(Beginning of Records provided)

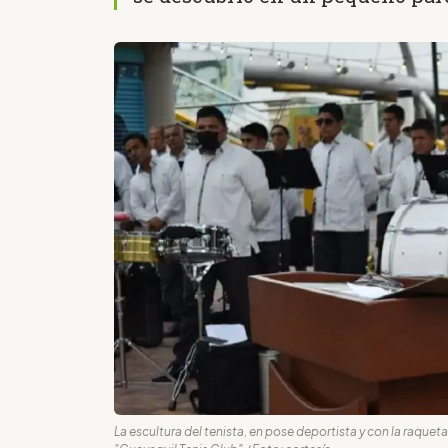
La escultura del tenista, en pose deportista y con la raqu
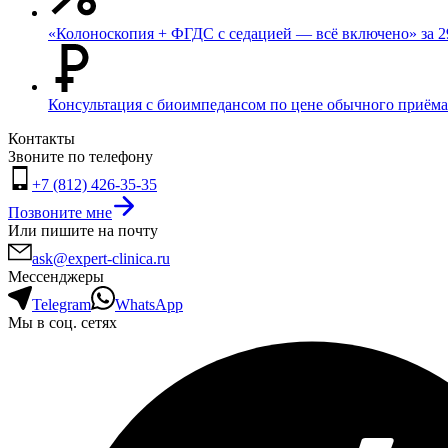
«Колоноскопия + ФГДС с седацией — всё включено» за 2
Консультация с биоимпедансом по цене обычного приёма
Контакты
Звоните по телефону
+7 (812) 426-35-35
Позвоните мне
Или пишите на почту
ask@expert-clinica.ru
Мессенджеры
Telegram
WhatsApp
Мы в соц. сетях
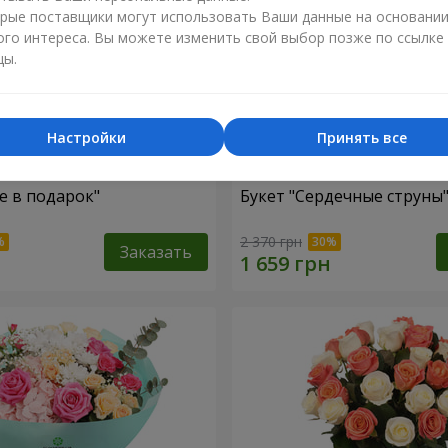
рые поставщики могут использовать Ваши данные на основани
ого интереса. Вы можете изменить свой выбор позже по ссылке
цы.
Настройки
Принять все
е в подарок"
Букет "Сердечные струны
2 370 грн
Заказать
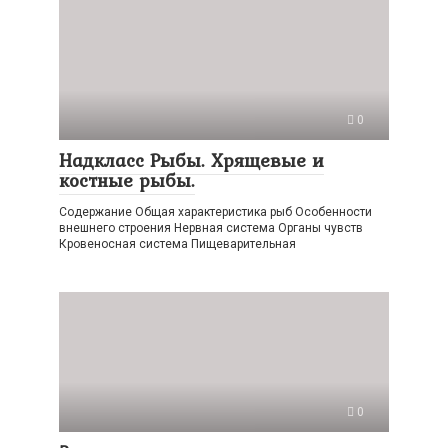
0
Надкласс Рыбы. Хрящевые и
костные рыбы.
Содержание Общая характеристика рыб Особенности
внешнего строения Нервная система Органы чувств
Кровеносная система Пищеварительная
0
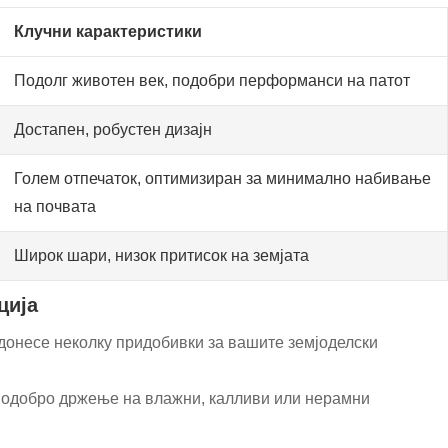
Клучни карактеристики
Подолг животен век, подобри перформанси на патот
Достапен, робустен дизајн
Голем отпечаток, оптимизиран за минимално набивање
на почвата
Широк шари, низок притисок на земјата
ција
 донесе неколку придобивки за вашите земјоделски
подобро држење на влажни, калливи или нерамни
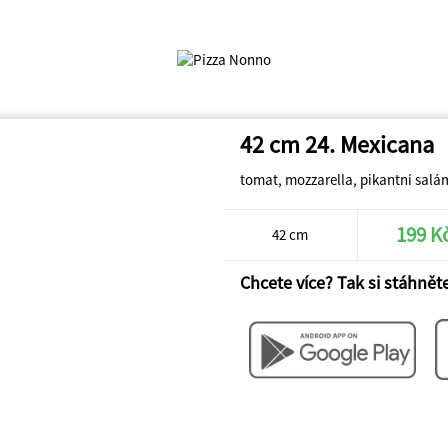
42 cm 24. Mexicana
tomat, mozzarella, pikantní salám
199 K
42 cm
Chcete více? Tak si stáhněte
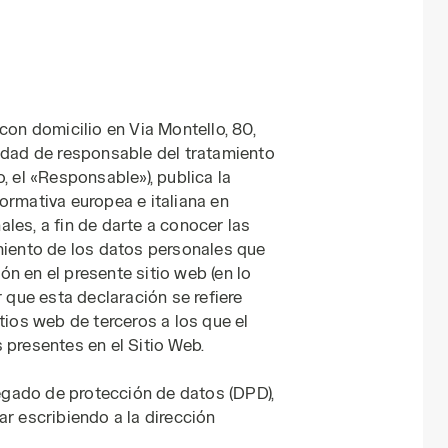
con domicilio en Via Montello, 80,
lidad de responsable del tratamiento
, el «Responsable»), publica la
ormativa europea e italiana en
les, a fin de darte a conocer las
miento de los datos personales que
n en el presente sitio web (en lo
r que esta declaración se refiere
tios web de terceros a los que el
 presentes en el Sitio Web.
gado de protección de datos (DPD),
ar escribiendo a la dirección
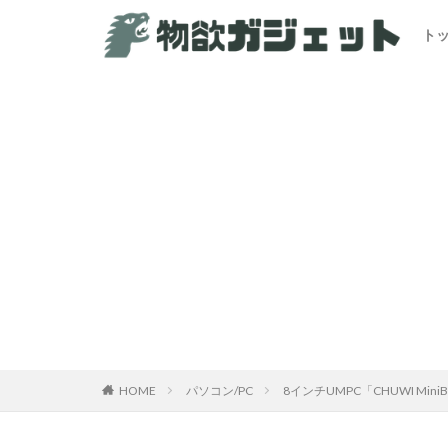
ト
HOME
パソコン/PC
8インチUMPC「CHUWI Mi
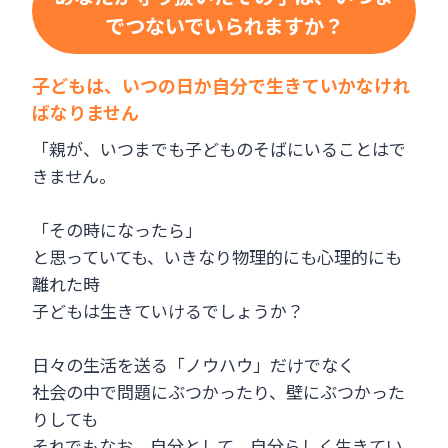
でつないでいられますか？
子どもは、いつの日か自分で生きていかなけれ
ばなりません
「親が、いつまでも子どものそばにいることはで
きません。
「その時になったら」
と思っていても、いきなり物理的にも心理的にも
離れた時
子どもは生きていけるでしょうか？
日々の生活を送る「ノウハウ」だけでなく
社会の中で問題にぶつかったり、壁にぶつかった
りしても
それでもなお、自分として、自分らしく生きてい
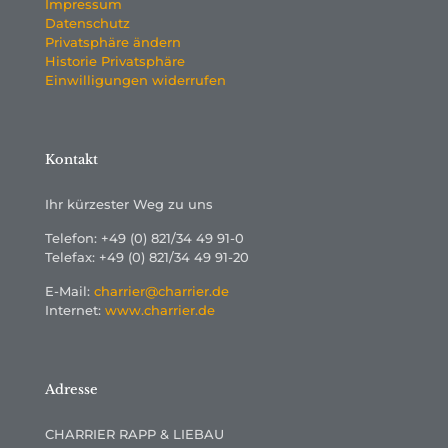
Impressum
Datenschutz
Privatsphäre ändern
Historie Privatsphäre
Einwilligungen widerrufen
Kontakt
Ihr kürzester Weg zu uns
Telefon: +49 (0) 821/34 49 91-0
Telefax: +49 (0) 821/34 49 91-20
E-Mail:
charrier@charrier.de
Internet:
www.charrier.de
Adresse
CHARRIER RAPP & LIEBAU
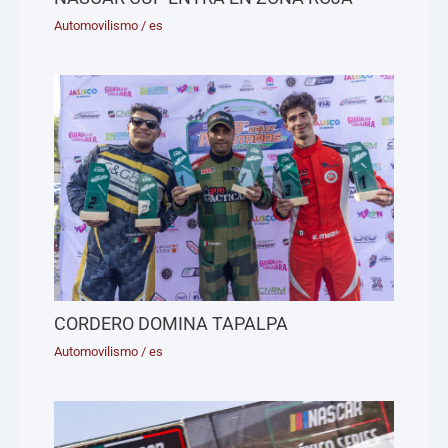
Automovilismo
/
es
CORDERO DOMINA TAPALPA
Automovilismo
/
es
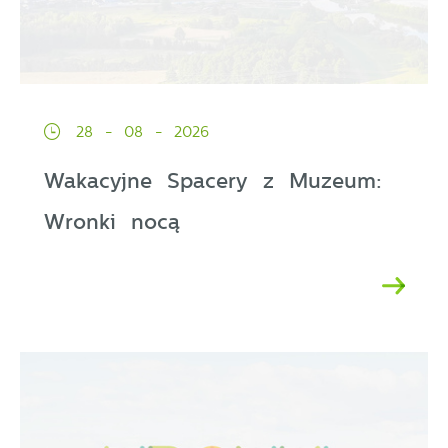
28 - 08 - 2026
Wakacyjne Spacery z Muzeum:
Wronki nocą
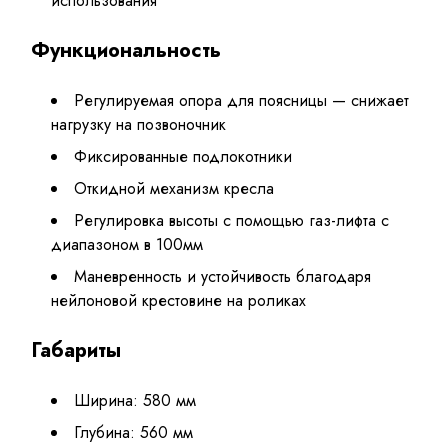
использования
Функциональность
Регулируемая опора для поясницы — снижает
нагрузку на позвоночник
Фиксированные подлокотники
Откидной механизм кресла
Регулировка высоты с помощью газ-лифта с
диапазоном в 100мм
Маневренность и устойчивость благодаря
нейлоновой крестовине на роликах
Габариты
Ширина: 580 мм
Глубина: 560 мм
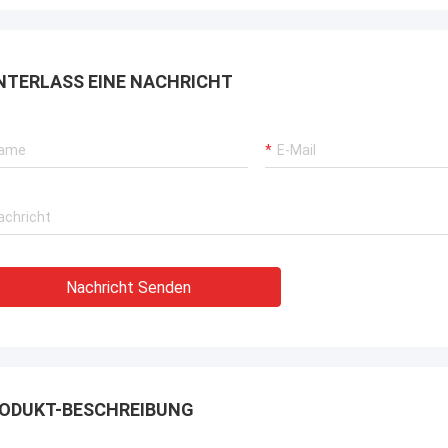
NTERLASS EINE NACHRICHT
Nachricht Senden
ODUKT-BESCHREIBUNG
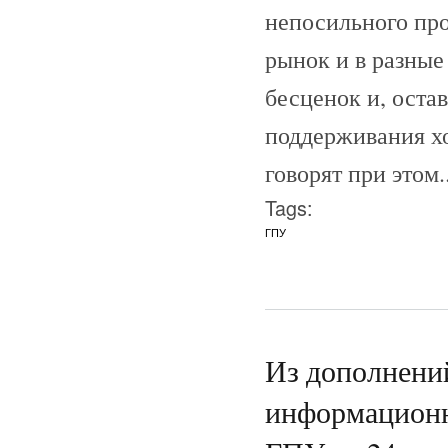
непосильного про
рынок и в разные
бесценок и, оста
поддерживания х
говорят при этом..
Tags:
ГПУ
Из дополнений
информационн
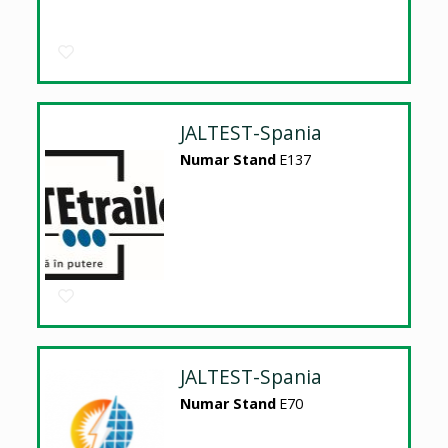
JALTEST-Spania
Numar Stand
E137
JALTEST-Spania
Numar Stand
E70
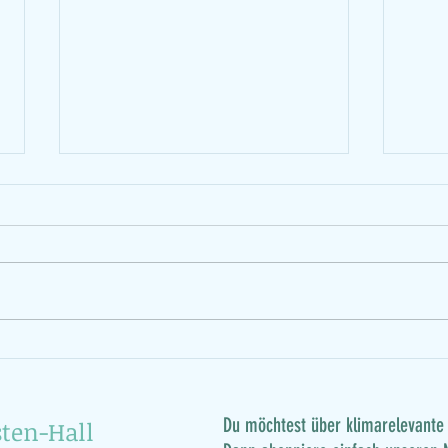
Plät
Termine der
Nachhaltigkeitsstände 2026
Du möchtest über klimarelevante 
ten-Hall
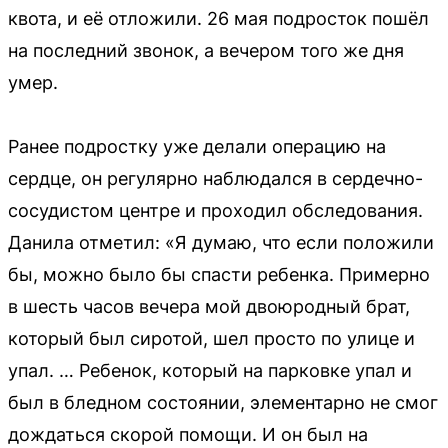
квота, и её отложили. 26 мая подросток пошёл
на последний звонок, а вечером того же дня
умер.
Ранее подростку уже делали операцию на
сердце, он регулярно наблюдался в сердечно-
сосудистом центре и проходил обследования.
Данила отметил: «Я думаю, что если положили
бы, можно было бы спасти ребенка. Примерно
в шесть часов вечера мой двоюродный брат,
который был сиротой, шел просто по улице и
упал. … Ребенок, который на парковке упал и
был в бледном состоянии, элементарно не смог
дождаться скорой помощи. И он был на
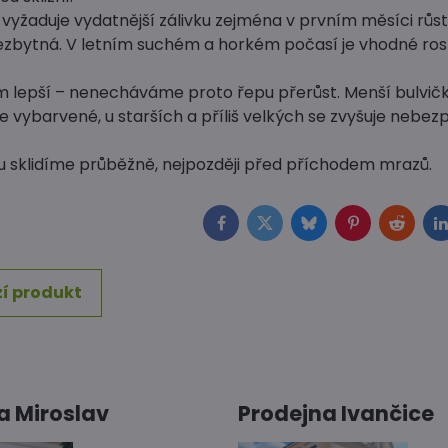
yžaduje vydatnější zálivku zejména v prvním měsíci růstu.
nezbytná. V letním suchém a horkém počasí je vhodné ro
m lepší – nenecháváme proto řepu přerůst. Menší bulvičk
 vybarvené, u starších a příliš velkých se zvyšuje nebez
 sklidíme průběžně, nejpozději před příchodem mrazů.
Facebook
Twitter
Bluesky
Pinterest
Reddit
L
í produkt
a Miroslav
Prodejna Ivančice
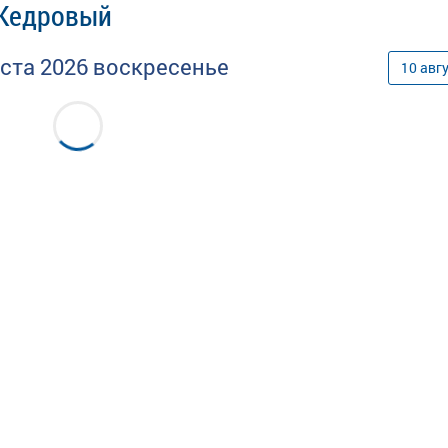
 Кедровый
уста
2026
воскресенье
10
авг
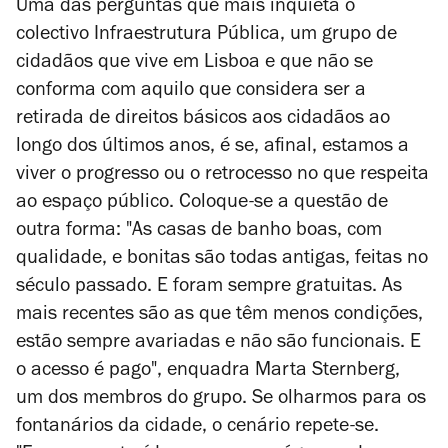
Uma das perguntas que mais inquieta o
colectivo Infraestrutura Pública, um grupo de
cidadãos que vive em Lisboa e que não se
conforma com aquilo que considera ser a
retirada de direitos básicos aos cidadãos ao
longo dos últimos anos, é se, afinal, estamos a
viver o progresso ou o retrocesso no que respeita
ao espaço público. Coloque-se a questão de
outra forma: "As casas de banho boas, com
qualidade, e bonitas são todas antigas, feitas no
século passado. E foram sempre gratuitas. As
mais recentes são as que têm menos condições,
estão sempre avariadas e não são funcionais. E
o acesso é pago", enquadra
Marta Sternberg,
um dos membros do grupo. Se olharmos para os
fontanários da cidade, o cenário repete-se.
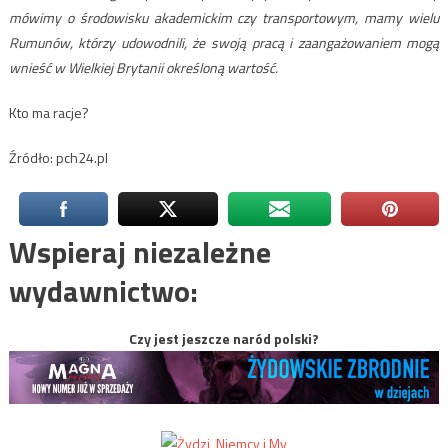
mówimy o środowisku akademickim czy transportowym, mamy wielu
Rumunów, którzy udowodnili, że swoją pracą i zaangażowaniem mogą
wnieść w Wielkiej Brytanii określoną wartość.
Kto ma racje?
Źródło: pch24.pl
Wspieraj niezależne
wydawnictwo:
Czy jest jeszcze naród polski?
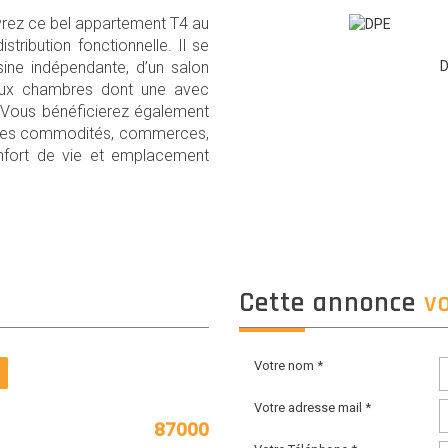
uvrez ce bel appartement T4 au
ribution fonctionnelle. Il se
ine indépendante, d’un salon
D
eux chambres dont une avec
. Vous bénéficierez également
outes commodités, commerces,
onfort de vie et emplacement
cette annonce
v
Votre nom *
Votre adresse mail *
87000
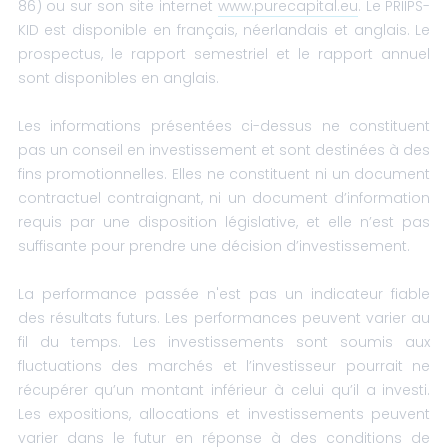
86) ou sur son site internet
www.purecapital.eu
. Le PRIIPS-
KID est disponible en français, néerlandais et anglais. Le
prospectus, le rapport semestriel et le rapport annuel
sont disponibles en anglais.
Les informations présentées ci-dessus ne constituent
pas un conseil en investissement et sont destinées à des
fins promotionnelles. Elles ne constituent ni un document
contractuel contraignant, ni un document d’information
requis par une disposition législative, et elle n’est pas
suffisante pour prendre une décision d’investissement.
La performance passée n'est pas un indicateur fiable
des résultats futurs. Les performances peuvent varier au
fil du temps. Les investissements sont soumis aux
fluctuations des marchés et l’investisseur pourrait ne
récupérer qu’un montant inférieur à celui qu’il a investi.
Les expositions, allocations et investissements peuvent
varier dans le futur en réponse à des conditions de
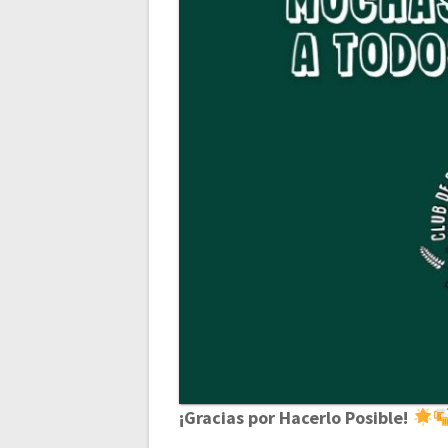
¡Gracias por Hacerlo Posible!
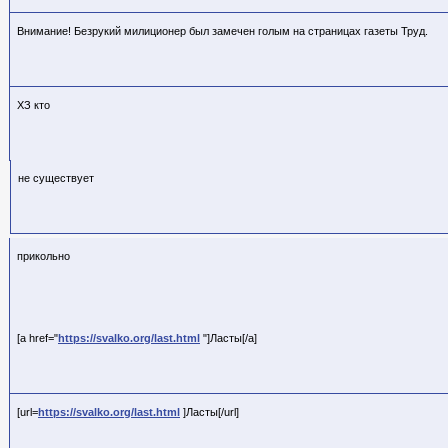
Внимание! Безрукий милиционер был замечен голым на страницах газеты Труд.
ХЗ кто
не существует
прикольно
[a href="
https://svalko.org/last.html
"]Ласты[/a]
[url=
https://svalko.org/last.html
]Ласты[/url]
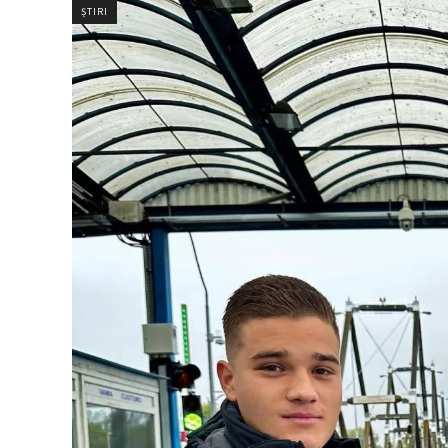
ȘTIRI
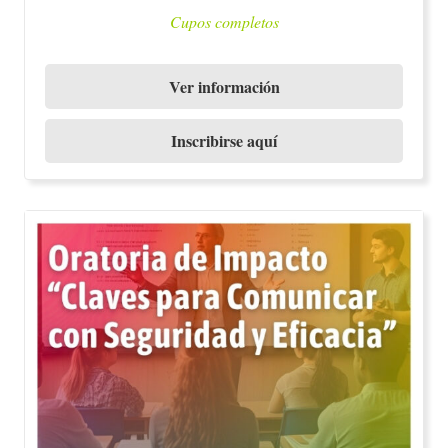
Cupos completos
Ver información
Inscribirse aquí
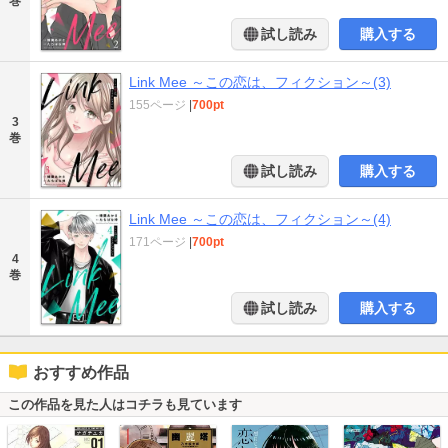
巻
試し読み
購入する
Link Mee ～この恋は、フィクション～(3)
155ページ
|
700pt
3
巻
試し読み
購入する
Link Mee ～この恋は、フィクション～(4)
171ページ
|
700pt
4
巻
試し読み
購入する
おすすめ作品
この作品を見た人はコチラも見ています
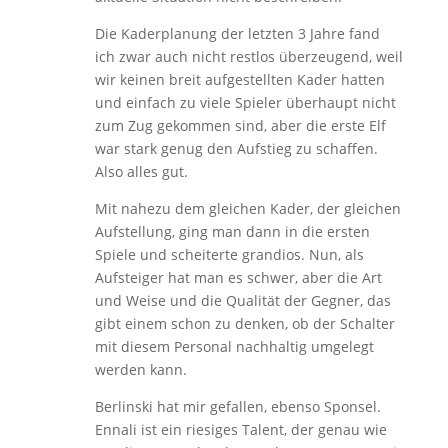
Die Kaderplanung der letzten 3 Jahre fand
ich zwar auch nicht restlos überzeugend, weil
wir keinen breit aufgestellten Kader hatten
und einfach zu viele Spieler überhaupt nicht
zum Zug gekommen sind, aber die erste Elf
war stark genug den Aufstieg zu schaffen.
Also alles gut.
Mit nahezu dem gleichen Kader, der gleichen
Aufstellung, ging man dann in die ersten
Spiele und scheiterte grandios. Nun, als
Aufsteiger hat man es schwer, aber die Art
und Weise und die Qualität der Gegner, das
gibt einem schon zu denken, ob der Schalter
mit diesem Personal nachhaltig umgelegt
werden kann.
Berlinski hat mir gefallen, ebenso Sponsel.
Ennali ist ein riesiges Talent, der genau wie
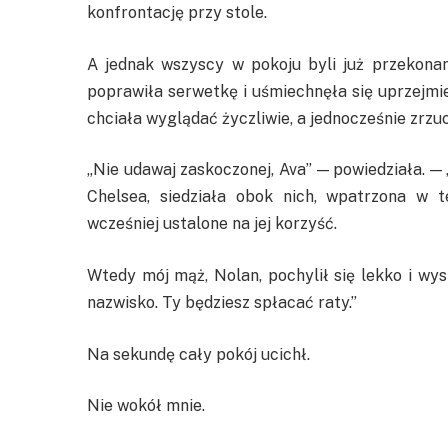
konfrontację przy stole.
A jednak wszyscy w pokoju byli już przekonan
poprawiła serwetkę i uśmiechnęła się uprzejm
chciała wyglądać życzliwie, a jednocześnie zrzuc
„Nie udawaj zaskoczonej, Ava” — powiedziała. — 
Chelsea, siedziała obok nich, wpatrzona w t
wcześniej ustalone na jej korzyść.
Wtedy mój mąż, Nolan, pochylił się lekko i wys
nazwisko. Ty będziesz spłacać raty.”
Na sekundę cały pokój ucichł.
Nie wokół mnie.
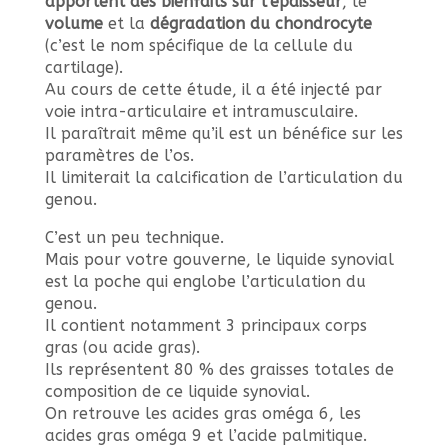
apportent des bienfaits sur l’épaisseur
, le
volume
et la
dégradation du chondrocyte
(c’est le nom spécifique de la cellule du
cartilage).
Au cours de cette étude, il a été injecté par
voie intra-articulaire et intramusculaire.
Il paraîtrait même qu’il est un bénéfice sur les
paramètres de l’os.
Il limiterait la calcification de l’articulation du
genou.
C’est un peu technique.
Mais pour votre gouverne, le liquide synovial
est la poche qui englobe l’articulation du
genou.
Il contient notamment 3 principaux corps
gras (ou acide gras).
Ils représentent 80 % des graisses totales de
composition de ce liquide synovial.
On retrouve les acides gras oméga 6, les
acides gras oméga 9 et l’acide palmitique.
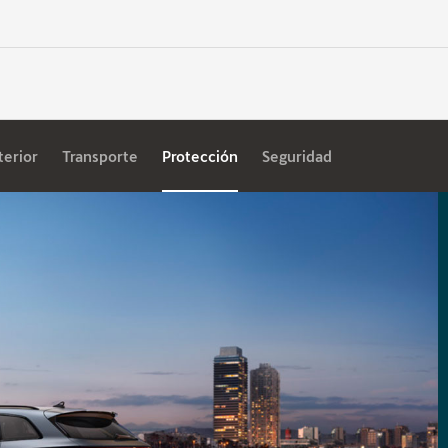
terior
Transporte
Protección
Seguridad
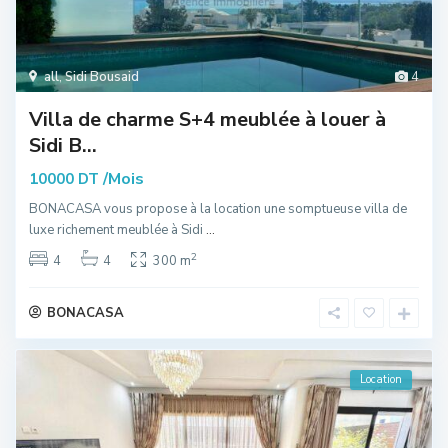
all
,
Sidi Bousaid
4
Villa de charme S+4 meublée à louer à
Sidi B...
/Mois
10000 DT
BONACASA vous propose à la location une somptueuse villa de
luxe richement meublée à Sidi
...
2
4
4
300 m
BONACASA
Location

(End of Records provided)

**Problem to work on:** How many lines in the rows above contain the string "peuvent", with case taken into account? Reply with the number alone.

**Response area:** 2